+++ 本文抜粋 +++

インタビュー/「あすわか」の内山宙弁護士

 安倍政権が改憲で創設を狙う「緊急事態条項」。その危険をユニークな切り口で解説し、注目を集めている弁護士がいる。「明日の自由を守る若手弁護士の会」の内山宙弁護士だ。とっつきづらい改憲問題。政治に関心のない人たちにどう伝えればいいのかを聞いた。

▲スターウォーズと比較

 人気SF映画「スターウォーズ」シリーズ。昨年7作目の最新作が公開され、これを見た弁護士仲間から「緊急事態条項にそっくりだ」と言われました。そこで全作品を見て「緊急事態条項がスターウォーズよりヤバい4つの理由」というブログ記事を書きました。

 まずは、歯止めがないということ。映画「スターウォーズ」では、権力者(議長)は議会で承認がなければ非常事態の権限を得られません。しかし自民党改憲草案によれば、内閣が必要とさえいえば緊急事態を宣言することが可能になります。

 二つ目は民主主義が終わってしまいかねないという点。物語の中でヒロインが「自由は死んだ。万雷の拍手の中で」と語る場面があります。民主主義国家であっても権力側が確信的にやろうと思ったとき、議会の承認さえあれば独裁を許してしまう。改憲草案では緊急事態条項の国会承認がいるのは宣言の「事後」でもいいことになっています。与党が多数の日本の議会ではそのまま承認されるのは目に見えています。

+++ データ抜粋 +++

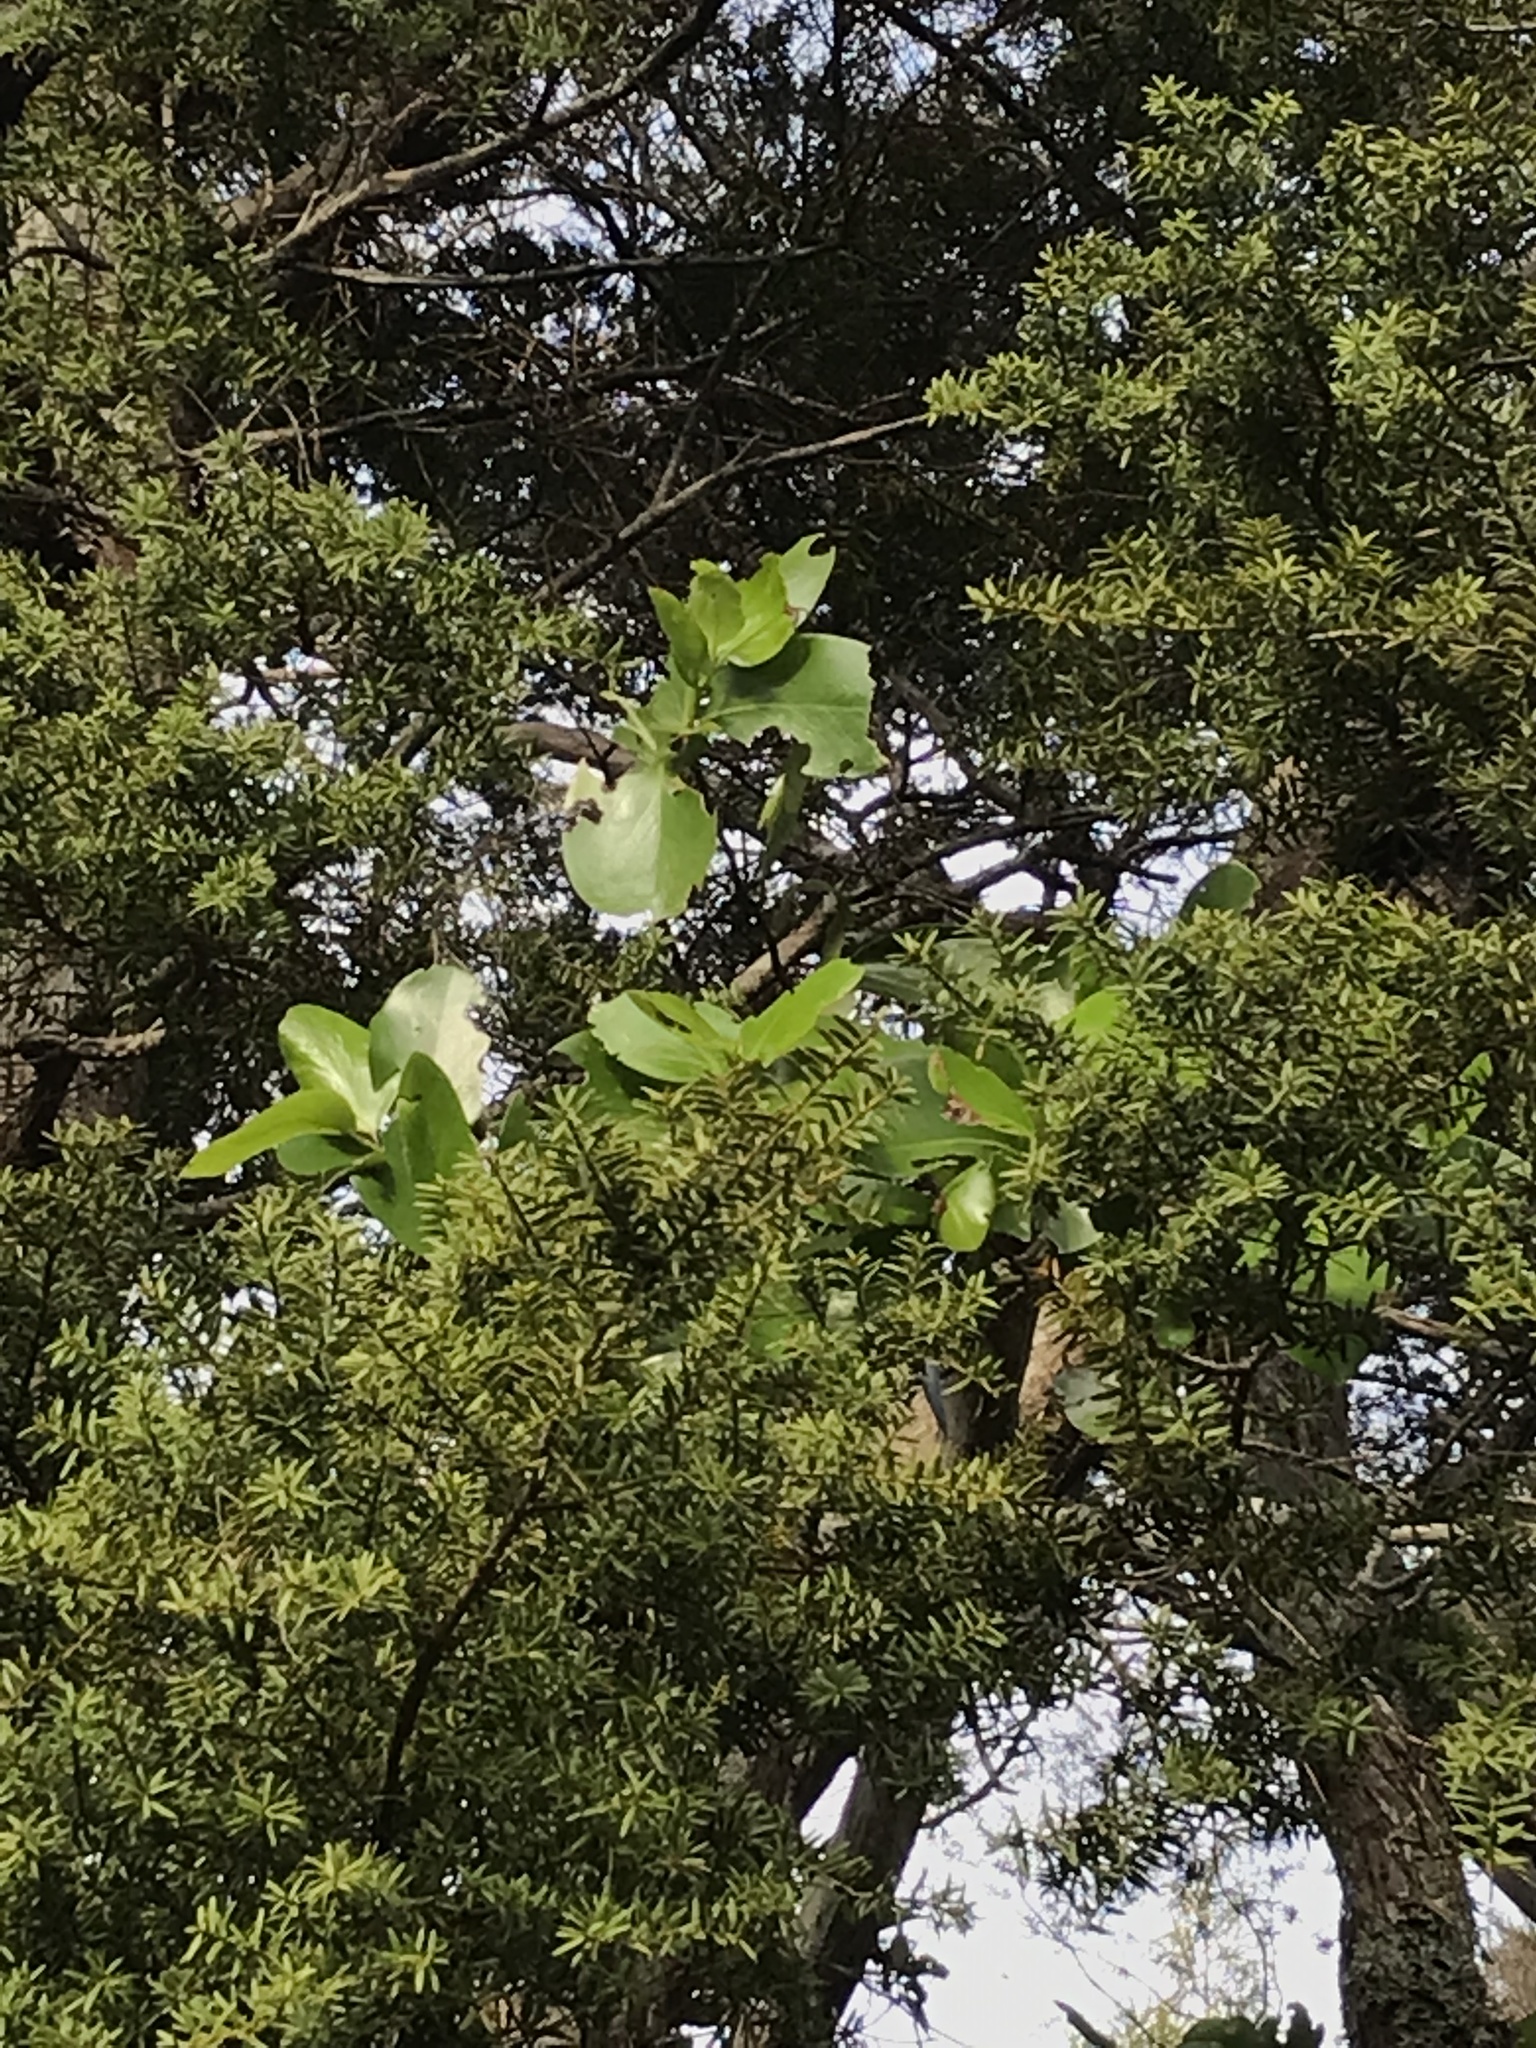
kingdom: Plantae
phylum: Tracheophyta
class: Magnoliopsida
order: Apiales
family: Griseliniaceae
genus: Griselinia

+++

課題の指示 >>
1: 緊急事態条項についてのインタビューを読み、次の問いに答えてください。
(a) 内山宙弁護士が所属している会の名前は何ですか。
(b) 内山弁護士が書いたブログ記事の題名は何ですか。
(c) 自民党改憲草案では、緊急事態条項の国会承認は宣言のいつでもよいとされていますか。
2: 緊急事態条項についてのインタビューを、最後の文の後から書き進めてください。
これらの行は、緊急事態条項についてのインタビューとは関係がありません。

解答 >>
1:
(a) 「明日の自由を守る若手弁護士の会」です。
(b) 「緊急事態条項がスターウォーズよりヤバい4つの理由」です。
(c) 宣言の「事後」でもよいとされています。

2:
 三つ目は司法のチェックを受けないという点。物語では警察権と司法権を持つ騎士「ジェダイ」が独裁者に立ち向かいます。しかし草案には司法が事後的に条項の行使をチェックできる権限が書き込まれていません。こうした点から見ると、草案の緊急事態条項の方が「スターウォーズ」よりよほど危険と言えます。

▲国民主権に目覚める

 大切なのは四つ目です。物語では主人公がフォースという力を使って独裁者と戦いますが、私たち一人一人にも「国民主権」という力があります。この力に目覚めて野党共闘を後押しすれば、民主主義を守ることができるのです。

▲まるでホラー小説?

 続けて書いた「緊急事態条項が通ってしまった未来からの伝言」と言う記事では、もっとイメージしやすい表現を心がけました。

「2016年の国政選挙で野党が大敗し、緊急事態条項が創設されてしまった後の日本」という未来小説風の記事。この未来の日本で暮らす大学生が現在の私たちに向かって語りかけます。「これが最後の民主的な選挙になってしまうから、選挙に行ってくれと叫びたい」。

 読んだ人からは「怖すぎる」「ホラー小説」という反響もありました。でも、このまま改憲が進めば理論上はありえる話です。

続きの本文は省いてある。